* [TASK BRIEF]
Search the data for the word "pixels" and copy every line where it occurs.

======== RECORDS FOR THIS EXERCISE ========

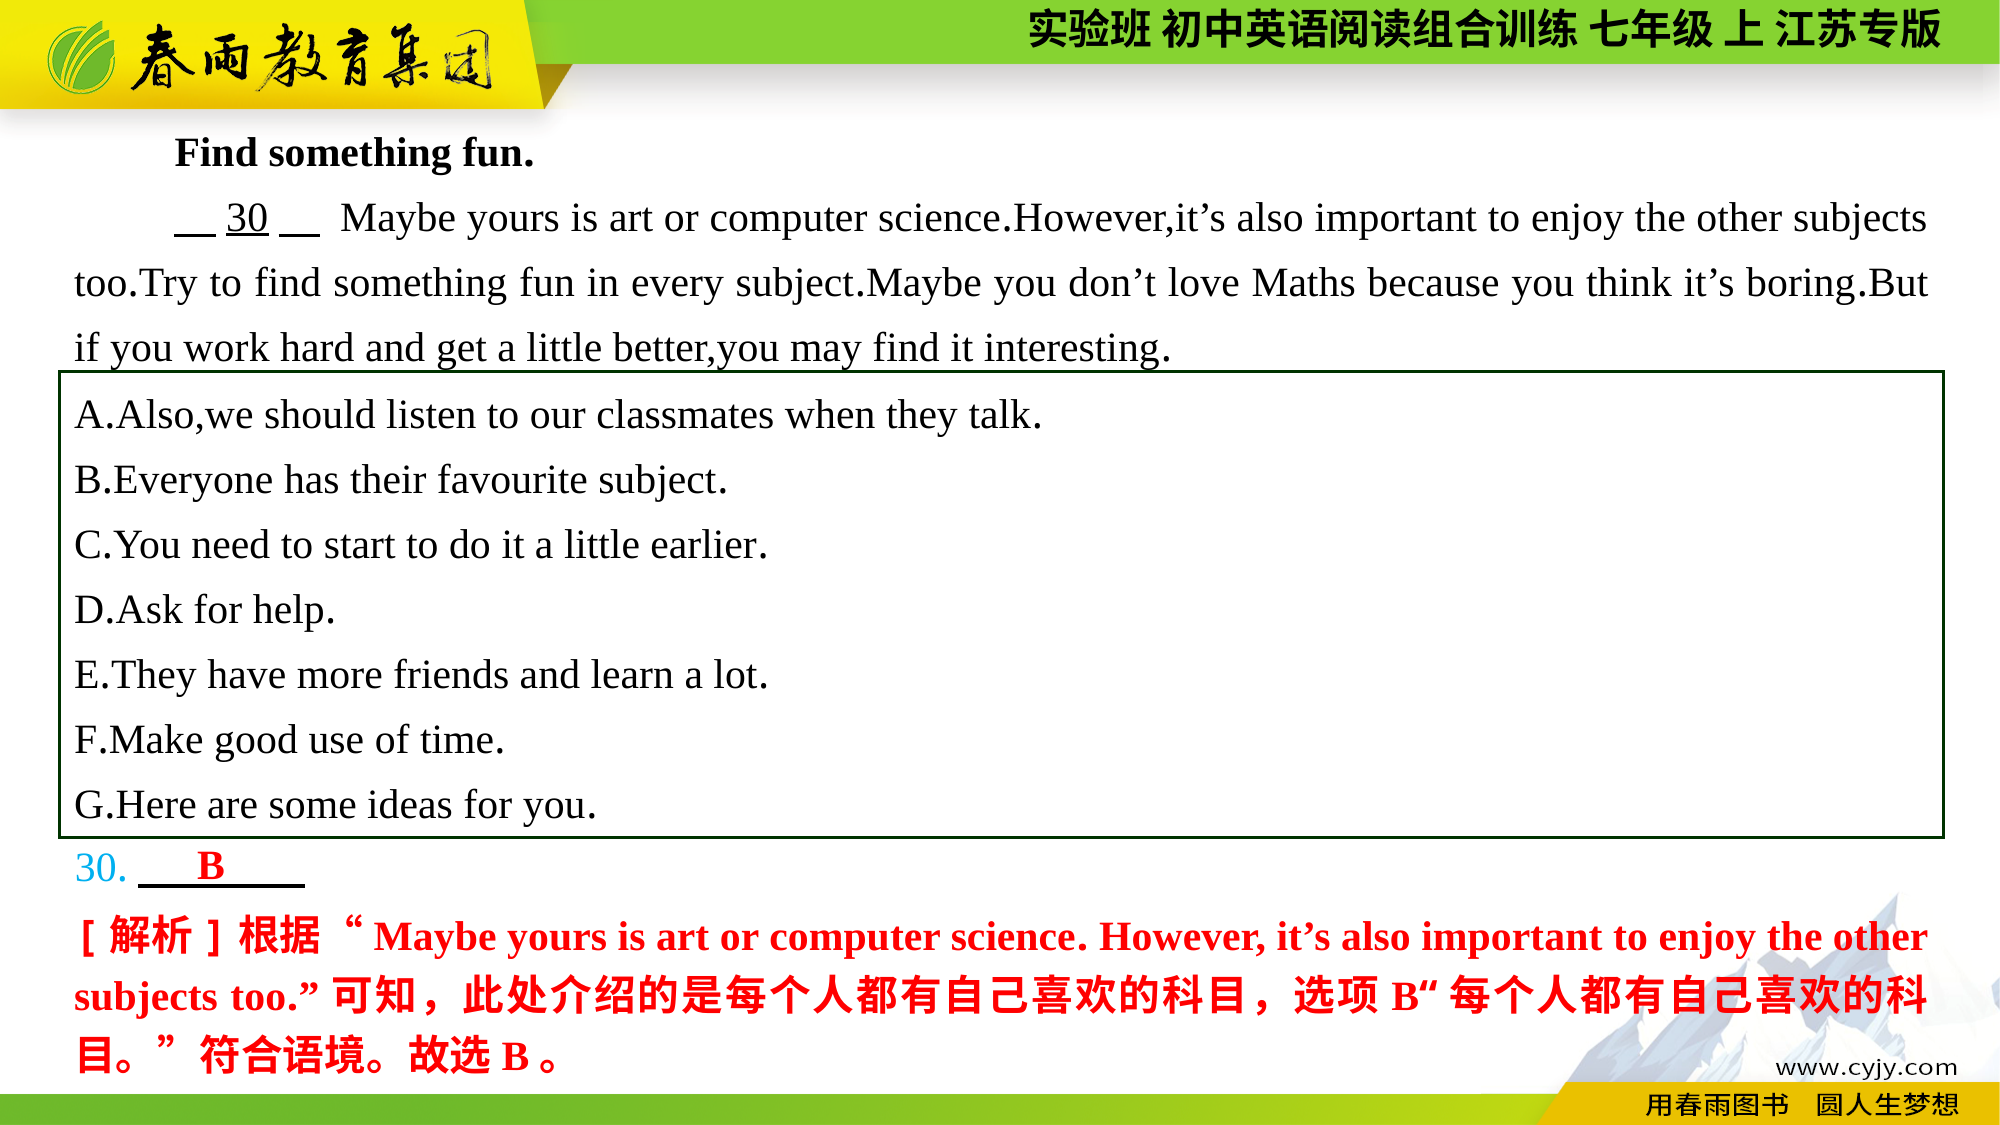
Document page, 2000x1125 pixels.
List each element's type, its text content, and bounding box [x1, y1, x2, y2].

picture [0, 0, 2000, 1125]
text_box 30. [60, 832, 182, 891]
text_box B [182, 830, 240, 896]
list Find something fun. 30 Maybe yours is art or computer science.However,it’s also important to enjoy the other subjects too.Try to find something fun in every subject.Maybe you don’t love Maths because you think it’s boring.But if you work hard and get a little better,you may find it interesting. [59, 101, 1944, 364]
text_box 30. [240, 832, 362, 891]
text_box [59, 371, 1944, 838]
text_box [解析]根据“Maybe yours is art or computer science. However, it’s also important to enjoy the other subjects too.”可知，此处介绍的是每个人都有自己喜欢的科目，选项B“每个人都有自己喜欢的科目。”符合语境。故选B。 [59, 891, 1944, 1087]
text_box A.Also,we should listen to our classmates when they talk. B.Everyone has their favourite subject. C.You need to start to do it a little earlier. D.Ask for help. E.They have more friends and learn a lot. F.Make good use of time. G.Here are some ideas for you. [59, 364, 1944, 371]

========
======== RECORDS FOR THIS EXERCISE ========

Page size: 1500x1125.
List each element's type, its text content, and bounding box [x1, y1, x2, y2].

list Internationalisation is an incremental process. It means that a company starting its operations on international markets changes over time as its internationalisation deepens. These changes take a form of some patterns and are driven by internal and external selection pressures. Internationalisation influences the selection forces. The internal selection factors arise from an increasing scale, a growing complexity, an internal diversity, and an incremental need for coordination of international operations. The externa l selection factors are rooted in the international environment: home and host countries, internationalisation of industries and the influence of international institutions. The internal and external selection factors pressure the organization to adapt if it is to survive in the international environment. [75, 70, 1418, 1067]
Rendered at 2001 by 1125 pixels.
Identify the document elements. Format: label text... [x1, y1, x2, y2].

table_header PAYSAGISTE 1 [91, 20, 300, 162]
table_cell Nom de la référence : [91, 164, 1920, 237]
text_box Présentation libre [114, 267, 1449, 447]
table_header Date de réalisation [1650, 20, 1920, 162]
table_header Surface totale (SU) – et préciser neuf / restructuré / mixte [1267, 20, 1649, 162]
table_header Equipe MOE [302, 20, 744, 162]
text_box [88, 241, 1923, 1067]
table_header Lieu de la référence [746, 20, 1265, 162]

========
======== RECORDS FOR THIS EXERCISE ========

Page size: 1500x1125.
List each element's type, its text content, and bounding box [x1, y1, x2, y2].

========

* [ANSWER]
Document page, 2000x1125 pixels.
Rendered at 2001 by 1125 pixels.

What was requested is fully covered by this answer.